Palembang -- Polres Musi Rawas, Sumatera Selatan, menangkap dan menetapkan Arman (29), seorang petani, sebagai tersangka setelah mengaku membakar 5 hektare lahan untuk menanam rumput pakan sapi.

Kepala Satuan Reserse Kriminal Polres Musi Rawas Ajun Komisaris Wahyu Setyo Pranoto berujar penangkapan terhadap Arman bermula dari laporan warga kepada tim patroli Satgas Karhutla Sumsel soal lahan terbakar di Kelurahan Mangun Harjo, Kecamatan Purwodadi, Musi Rawas, Sabtu (10/8).

Tim pemadam pun segera melakukan penanggulangan karhutla, sementara Subsatgas Penegakan Hukum Satgas Karhutla mulai menyelidiki asal mula sumber api.

Beberapa saksi diperiksa dan hasil penyelidikan mengarah kepada Arman. Saat diperiksa penyidik, kata Wahyu, Arman mengaku diperintahkan oleh pemilik lahan berinisial SR untuk membakar lahan tersebut.

"Berdasarkan pengakuan pelaku, dia membakar membakar ban bekas di lokasi kejadian sehingga menyebabkan api meluas hingga 5 hektare. Dia diperintahkan oleh pemilik lahan karena lahan tersebut akan digunakan untuk menanam rumput pakan sapi," ujar Wahyu, Selasa (20/8).

Berdasarkan data Badan Penanggulangan Bencana Daerah (BPBD) Sumatera Selatan, pembakaran lahan yang dilakukan Arman di lokasi tersebut meluas hingga menghanguskan 10 hektare lahan. Hanya 4 hektare lahan yang berhasil dipadamkan, sisanya api padam dengan sendirinya.

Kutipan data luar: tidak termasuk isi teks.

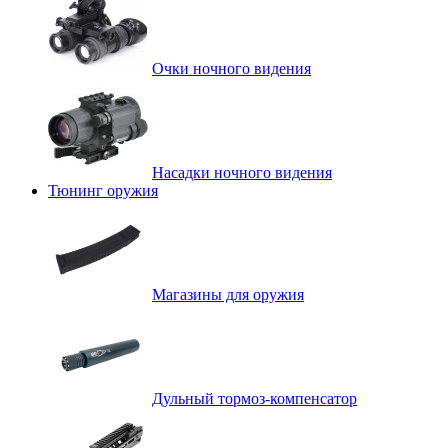
Очки ночного видения
Насадки ночного видения
Тюнинг оружия
Магазины для оружия
Дульный тормоз-компенсатор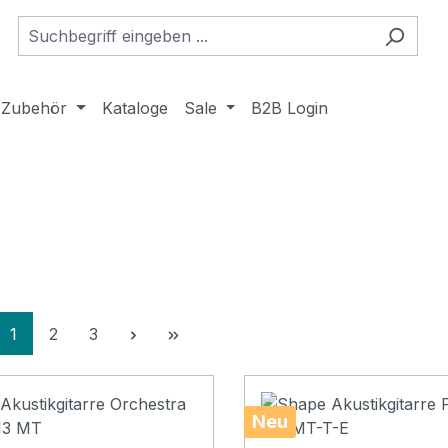
Zubehör
Kataloge
Sale
B2B Login
Seite
Seite
Seite
1
2
3
Neu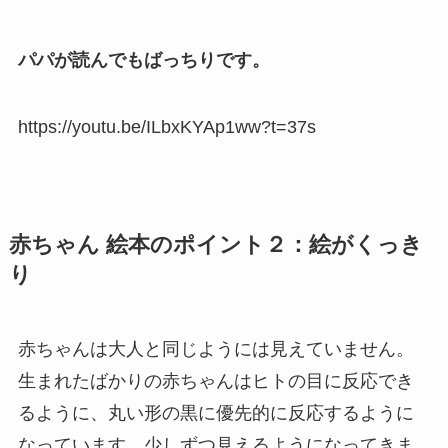
パパが読んでもばっちりです。
https://youtu.be/ILbxKYAp1ww?t=37s
赤ちゃん 絵本のポイント２：絵がくっき
り
赤ちゃんは大人と同じようには見えていません。
生まれたばかりの赤ちゃんはヒトの目に反応でき
るように、丸い形の黒に優先的に反応するように
なっています。少しずつ見えるようになってきま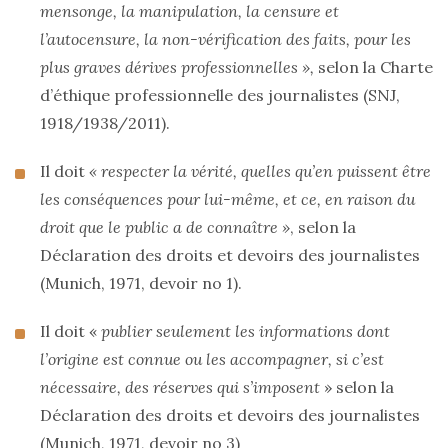
mensonge, la manipulation, la censure et
l’autocensure, la non-vérification des faits, pour les
plus graves dérives professionnelles »,
selon la Charte
d’éthique professionnelle des journalistes (SNJ,
1918/1938/2011).
Il doit
« respecter la vérité, quelles qu’en puissent être
les conséquences pour lui-même, et ce, en raison du
droit que le public a de connaître »
, selon la
Déclaration des droits et devoirs des journalistes
(Munich, 1971, devoir no 1).
Il doit «
publier seulement les informations dont
l’origine est connue ou les accompagner, si c’est
nécessaire, des réserves qui s’imposent
» selon la
Déclaration des droits et devoirs des journalistes
(Munich, 1971, devoir no 3)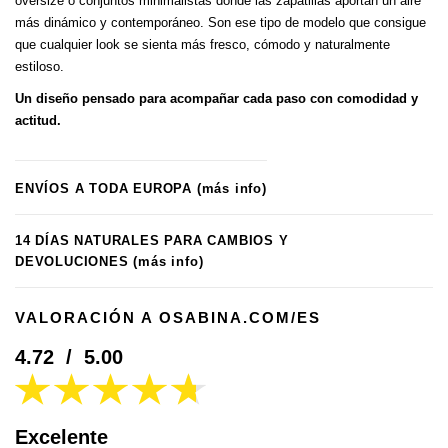
oversize o conjuntos minimalistas donde las zapatillas aportan un aire
más dinámico y contemporáneo. Son ese tipo de modelo que consigue
que cualquier look se sienta más fresco, cómodo y naturalmente
estiloso.
Un diseño pensado para acompañar cada paso con comodidad y
actitud.
ENVÍOS A TODA EUROPA
(más info)
14 DÍAS NATURALES PARA CAMBIOS Y
DEVOLUCIONES
(más info)
VALORACIÓN A OSABINA.COM/ES
4.72
/
5.00
Excelente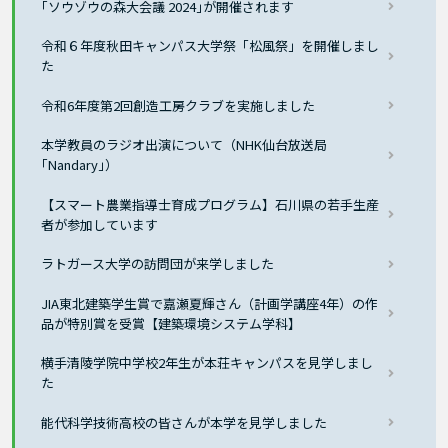
｢ソウゾウの森大会議 2024｣が開催されます
令和６年度秋田キャンパス大学祭「松風祭」を開催しまし
た
令和6年度第2回創造工房クラブを実施しました
本学教員のラジオ出演について（NHK仙台放送局
｢Nandary｣）
【スマート農業指導士育成プログラム】石川県の若手生産
者が参加しています
ラトガース大学の訪問団が来学しました
JIA東北建築学生賞で嘉瀬夏輝さん（計画学講座4年）の作
品が特別賞を受賞【建築環境システム学科】
横手清陵学院中学校2年生が本荘キャンパスを見学しまし
た
能代科学技術高校の皆さんが本学を見学しました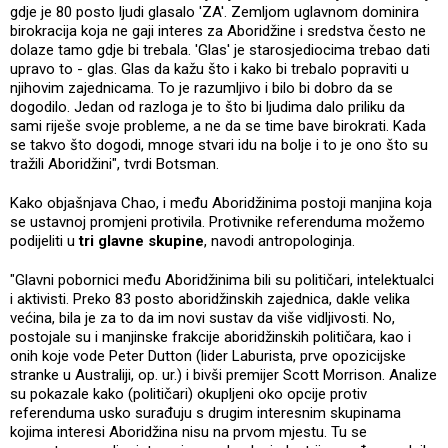
gdje je 80 posto ljudi glasalo 'ZA'. Zemljom uglavnom dominira
birokracija koja ne gaji interes za Aboridžine i sredstva često ne
dolaze tamo gdje bi trebala. 'Glas' je starosjediocima trebao dati
upravo to - glas. Glas da kažu što i kako bi trebalo popraviti u
njihovim zajednicama. To je razumljivo i bilo bi dobro da se
dogodilo. Jedan od razloga je to što bi ljudima dalo priliku da
sami riješe svoje probleme, a ne da se time bave birokrati. Kada
se takvo što dogodi, mnoge stvari idu na bolje i to je ono što su
tražili Aboridžini", tvrdi Botsman.
Kako objašnjava Chao, i među Aboridžinima postoji manjina koja
se ustavnoj promjeni protivila. Protivnike referenduma možemo
podijeliti u
tri glavne skupine
, navodi antropologinja.
"Glavni pobornici među Aboridžinima bili su političari, intelektualci
i aktivisti. Preko 83 posto aboridžinskih zajednica, dakle velika
većina, bila je za to da im novi sustav da više vidljivosti. No,
postojale su i manjinske frakcije aboridžinskih političara, kao i
onih koje vode Peter Dutton (lider Laburista, prve opozicijske
stranke u Australiji, op. ur.) i bivši premijer Scott Morrison. Analize
su pokazale kako (političari) okupljeni oko opcije protiv
referenduma usko surađuju s drugim interesnim skupinama
kojima interesi Aboridžina nisu na prvom mjestu. Tu se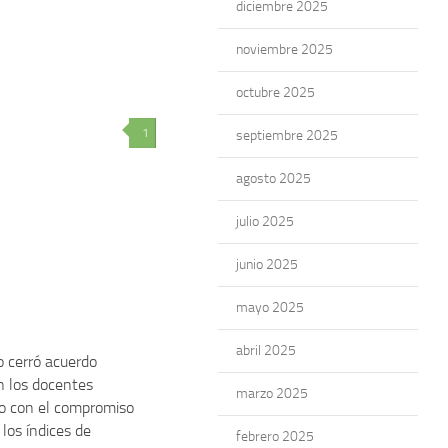
diciembre 2025
noviembre 2025
octubre 2025
1
septiembre 2025
agosto 2025
julio 2025
junio 2025
mayo 2025
abril 2025
o cerró acuerdo
on los docentes
marzo 2025
o con el compromiso
 los índices de
febrero 2025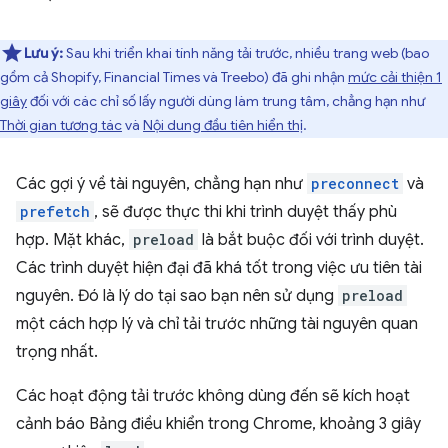
Lưu ý:
Sau khi triển khai tính năng tải trước, nhiều trang web (bao
gồm cả Shopify, Financial Times và Treebo) đã ghi nhận
mức cải thiện 1
giây
đối với các chỉ số lấy người dùng làm trung tâm, chẳng hạn như
Thời gian tương tác
và
Nội dung đầu tiên hiển thị
.
Các gợi ý về tài nguyên, chẳng hạn như
preconnect
và
prefetch
, sẽ được thực thi khi trình duyệt thấy phù
hợp. Mặt khác,
preload
là bắt buộc đối với trình duyệt.
Các trình duyệt hiện đại đã khá tốt trong việc ưu tiên tài
nguyên. Đó là lý do tại sao bạn nên sử dụng
preload
một cách hợp lý và chỉ tải trước những tài nguyên quan
trọng nhất.
Các hoạt động tải trước không dùng đến sẽ kích hoạt
cảnh báo Bảng điều khiển trong Chrome, khoảng 3 giây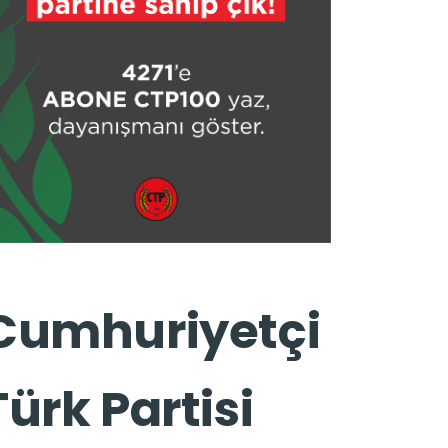
Cumhuriyetçi
Türk Partisi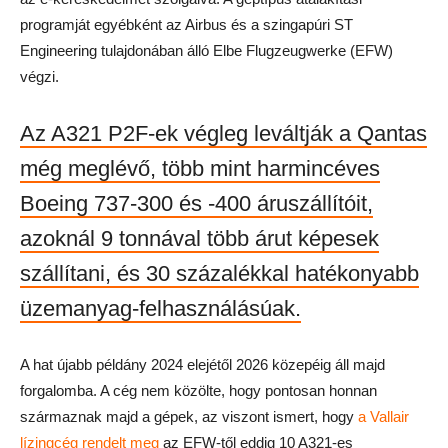
programját egyébként az Airbus és a szingapúri ST
Engineering tulajdonában álló Elbe Flugzeugwerke (EFW)
végzi.
Az A321 P2F-ek végleg leváltják a Qantas
még meglévő, több mint harmincéves
Boeing 737-300 és -400 áruszállítóit,
azoknál 9 tonnával több árut képesek
szállítani, és 30 százalékkal hatékonyabb
üzemanyag-felhasználásúak.
A hat újabb példány 2024 elejétől 2026 közepéig áll majd
forgalomba. A cég nem közölte, hogy pontosan honnan
származnak majd a gépek, az viszont ismert, hogy
a Vallair
lízingcég rendelt meg
az EFW-től eddig 10 A321-es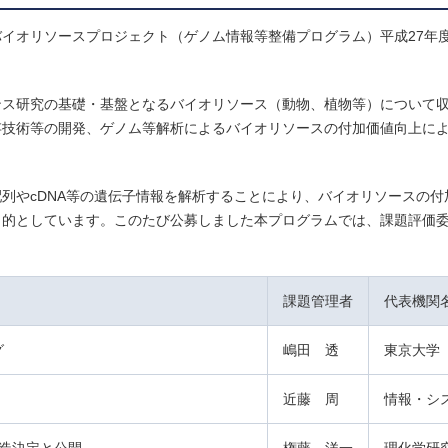
イオリソースプロジェクト（ゲノム情報等整備プログラム）平成27年
ンス研究の基礎・基盤となるバイオリソース（動物、植物等）について
存技術等の開発、ゲノム等解析によるバイオリソースの付加価値向上に
列やcDNA等の遺伝子情報を解析することにより、バイオリソースの付
目的としています。このたび公募しました本プログラムでは、課題評価
課題管理者
代表機関
グ
嶋田 透
東京大学
近藤 周
情報・シ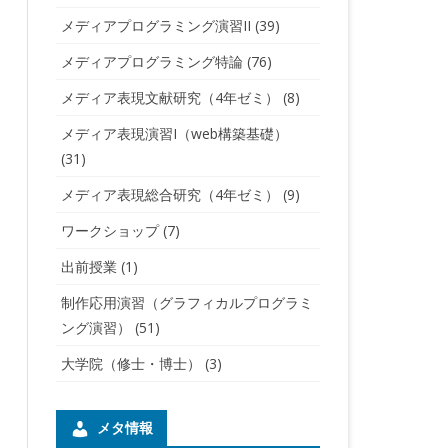
メディアプログラミング演習II
(39)
メディアプログラミング特論
(76)
メディア表現文献研究（4年ゼミ）
(8)
メディア表現演習I（web構築基礎）
(31)
メディア表現総合研究（4年ゼミ）
(9)
ワークショップ
(7)
出前授業
(1)
制作応用演習（グラフィカルプログラミ
ング演習）
(51)
大学院（修士・博士）
(3)
メタ情報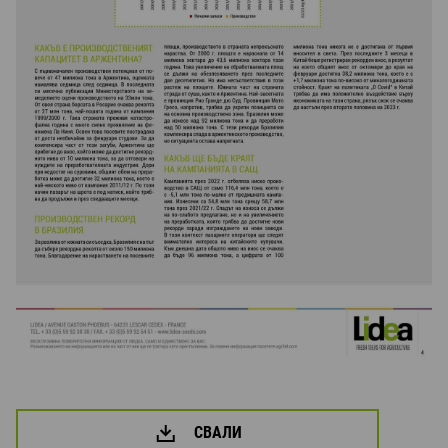
СВАЛИ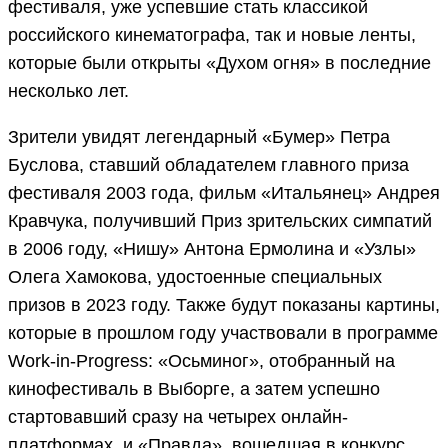
фестиваля, уже успевшие стать классикой
российского кинематографа, так и новые ленты,
которые были открыты «Духом огня» в последние
несколько лет.
Зрители увидят легендарный «Бумер» Петра
Буслова, ставший обладателем главного приза
фестиваля 2003 года, фильм «Итальянец» Андрея
Кравчука, получивший Приз зрительских симпатий
в 2006 году, «Нишу» Антона Ермолина и «Узлы»
Олега Хамокова, удостоенные специальных
призов в 2023 году. Также будут показаны картины,
которые в прошлом году участвовали в программе
Work-in-Progress: «Осьминог», отобранный на
кинофестиваль в Выборге, а затем успешно
стартовавший сразу на четырех онлайн-
платформах, и «Правда», вошедшая в конкурс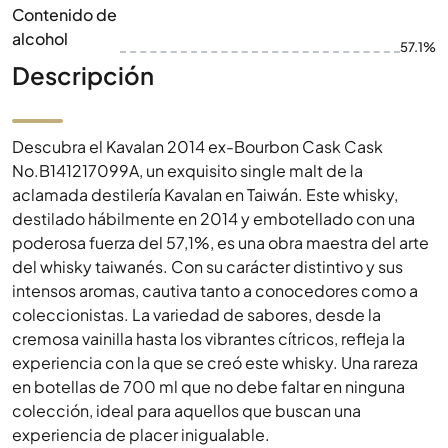
Contenido de
alcohol
57.1%
Descripción
Descubra el Kavalan 2014 ex-Bourbon Cask Cask
No.B141217099A, un exquisito single malt de la
aclamada destilería Kavalan en Taiwán. Este whisky,
destilado hábilmente en 2014 y embotellado con una
poderosa fuerza del 57,1%, es una obra maestra del arte
del whisky taiwanés. Con su carácter distintivo y sus
intensos aromas, cautiva tanto a conocedores como a
coleccionistas. La variedad de sabores, desde la
cremosa vainilla hasta los vibrantes cítricos, refleja la
experiencia con la que se creó este whisky. Una rareza
en botellas de 700 ml que no debe faltar en ninguna
colección, ideal para aquellos que buscan una
experiencia de placer inigualable.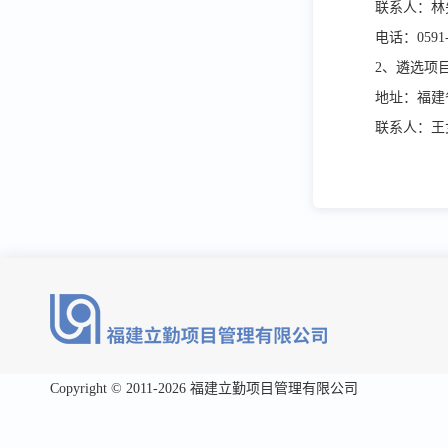
联系人：林
电话：
0591
2、遴选项
地址：福建
联系人：王
Copyright © 2011-2026 福建立勤项目管理有限公司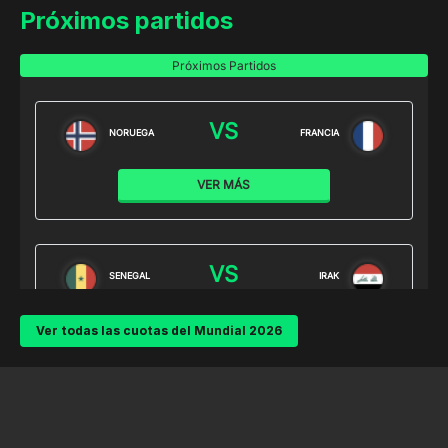
Próximos partidos
Ver todas las cuotas del Mundial 2026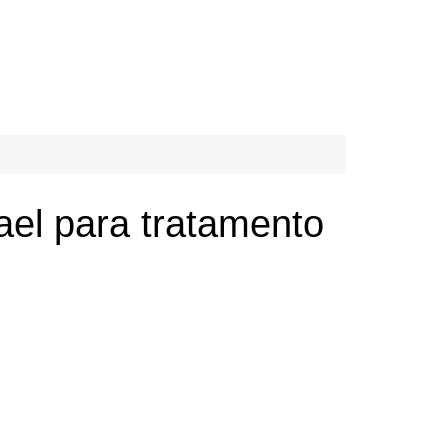
rael para tratamento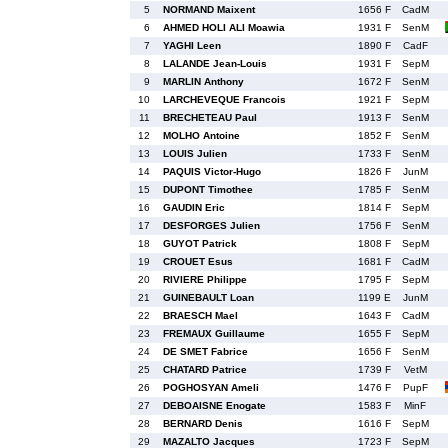
5
NORMAND Maixent
1656 F
CadM
6
AHMED HOLI ALI Moawia
1931 F
SenM
7
YAGHI Leen
1890 F
CadF
8
LALANDE Jean-Louis
1931 F
SepM
9
MARLIN Anthony
1672 F
SenM
10
LARCHEVEQUE Francois
1921 F
SepM
11
BRECHETEAU Paul
1913 F
SenM
12
MOLHO Antoine
1852 F
SenM
13
LOUIS Julien
1733 F
SenM
14
PAQUIS Victor-Hugo
1826 F
JunM
15
DUPONT Timothee
1785 F
SenM
16
GAUDIN Eric
1814 F
SepM
17
DESFORGES Julien
1756 F
SenM
18
GUYOT Patrick
1808 F
SepM
19
CROUET Esus
1681 F
CadM
20
RIVIERE Philippe
1795 F
SepM
21
GUINEBAULT Loan
1199 E
JunM
22
BRAESCH Mael
1643 F
CadM
23
FREMAUX Guillaume
1655 F
SepM
24
DE SMET Fabrice
1656 F
SenM
25
CHATARD Patrice
1739 F
VetM
26
POGHOSYAN Ameli
1476 F
PupF
27
DEBOAISNE Enogate
1583 F
MinF
28
BERNARD Denis
1616 F
SepM
29
MAZALTO Jacques
1723 F
SepM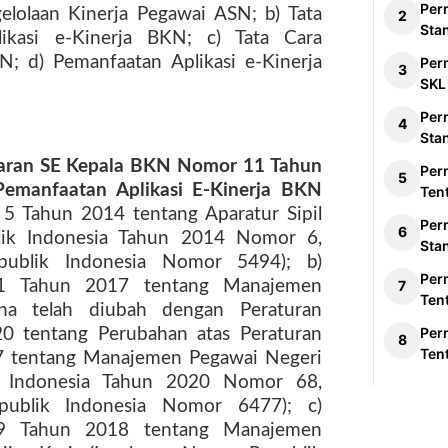
Per
gelolaan Kinerja Pegawai ASN; b) Tata
Sta
ikasi e-Kinerja BKN; c) Tata Cara
N; d) Pemanfaatan Aplikasi e-Kinerja
Per
SKL
Per
Sta
daran SE Kepala BKN Nomor 11 Tahun
Per
emanfaatan Aplikasi E-Kinerja BKN
Ten
5 Tahun 2014 tentang Aparatur Sipil
Per
lik Indonesia Tahun 2014 Nomor 6,
Sta
ublik Indonesia Nomor 5494); b)
Per
11 Tahun 2017 tentang Manajemen
Ten
ana telah diubah dengan Peraturan
Per
 tentang Perubahan atas Peraturan
Ten
 tentang Manajemen Pegawai Negeri
ik Indonesia Tahun 2020 Nomor 68,
ublik Indonesia Nomor 6477); c)
49 Tahun 2018 tentang Manajemen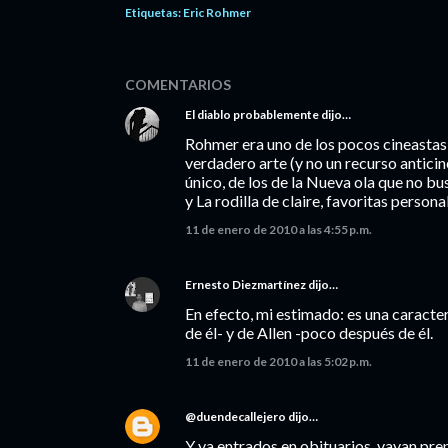
Etiquetas:
Eric Rohmer
COMENTARIOS
El diablo probablemente
dijo…
Rohmer era uno de los pocos cineastas 
verdadero arte (y no un recurso anticin
único, de los de la Nueva ola que no bu
y La rodilla de claire, favoritas person
11 de enero de 2010 a las 4:55 p.m.
Ernesto Diezmartínez
dijo…
En efecto, mi estimado: es una caracte
de él- y de Allen -poco después de él.
11 de enero de 2010 a las 5:02 p.m.
@duendecallejero
dijo…
Y ya entrados en obituarios, vayan pre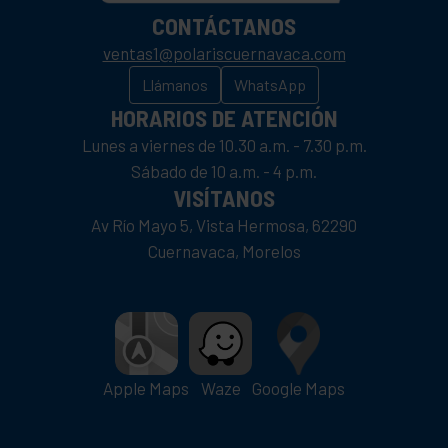
CONTÁCTANOS
ventas1@polariscuernavaca.com
Llámanos
WhatsApp
HORARIOS DE ATENCIÓN
Lunes a viernes de 10.30 a.m. - 7.30 p.m.
Sábado de 10 a.m. - 4 p.m.
VISÍTANOS
Av Río Mayo 5, Vista Hermosa, 62290
Cuernavaca, Morelos
Apple Maps
Waze
Google Maps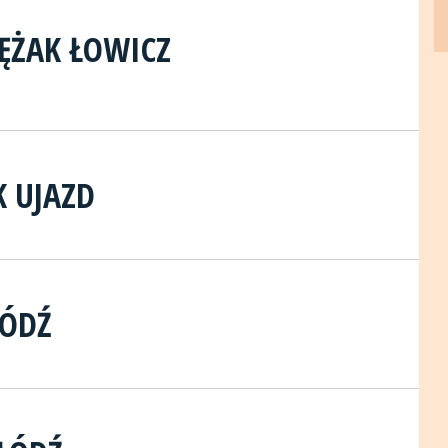
ĘŻAK ŁOWICZ
K UJAZD
ŁÓDŹ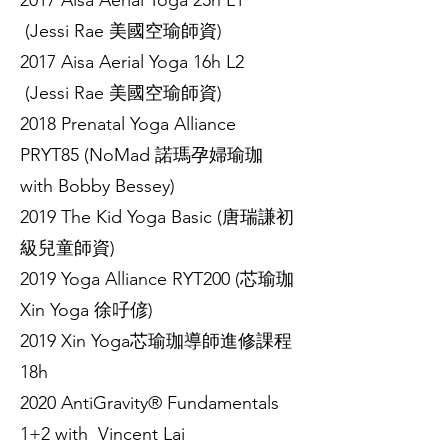
2017 Aisa Aerial Yoga 25h L1
(Jessi Rae 美國空瑜師資)
2017 Aisa Aerial Yoga 16h L2
(Jessi Rae 美國空瑜師資)
2018 Prenatal Yoga Alliance
PRYT85 (NoMad 諾瑪孕婦瑜珈
with Bobby Bessey)
2019 The Kid Yoga Basic (唐瑞謙初
級兒童師資)
2019 Yoga Alliance RYT200 (芯瑜珈
Xin Yoga 徐吇偐)
2019 Xin Yoga芯瑜珈導師進修課程
18h
2020 AntiGravity® Fundamentals
1+2 with Vincent Lai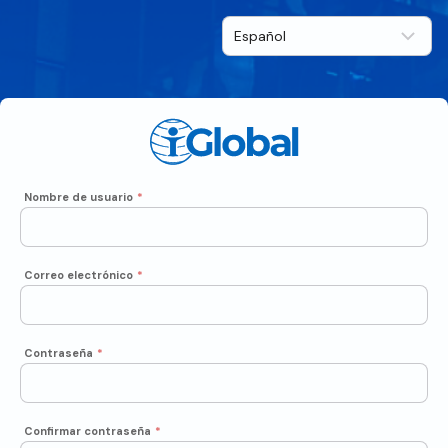
Nombre de usuario
*
Correo electrónico
*
Contraseña
*
Confirmar contraseña
*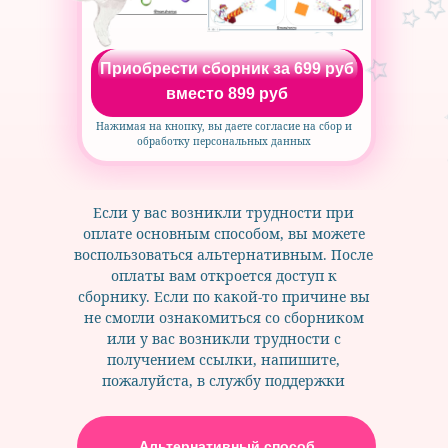
Приобрести сборник за 699 руб
вместо 899 руб
Нажимая на кнопку, вы даете согласие на сбор и
обработку персональных данных
Если у вас возникли трудности при
оплате основным способом, вы можете
воспользоваться альтернативным.
После
оплаты вам откроется доступ к
сборнику.
Если по какой-то причине вы
не смогли ознакомиться со сборником
или у вас возникли трудности с
получением ссылки, напишите,
пожалуйста, в службу поддержки
Альтернативный способ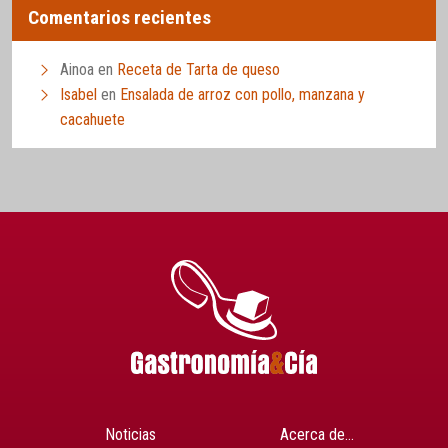
Comentarios recientes
Ainoa
en
Receta de Tarta de queso
Isabel
en
Ensalada de arroz con pollo, manzana y
cacahuete
Noticias
Acerca de…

Wahyu mengatakan selain menahan tersangka pihaknya pun menyita barang bukti berupa sebuah korek gas, sebatang kayu yang terbakar, serta satu gulung kawat ban bekas terbakar.

Polisi menjerat tersangka dengan pasal 108 juncto pasal 69 ayat 1 huruf h UU RI nomor 32 tahun 2009 tentang Perlindungan dan Pengelolaan Lingkungan Hidup.

"Untuk pemilik lahan sudah diketahui dan akan segera dilakukan pemanggilan terhadap yang bersangkutan," imbuh Wahyu.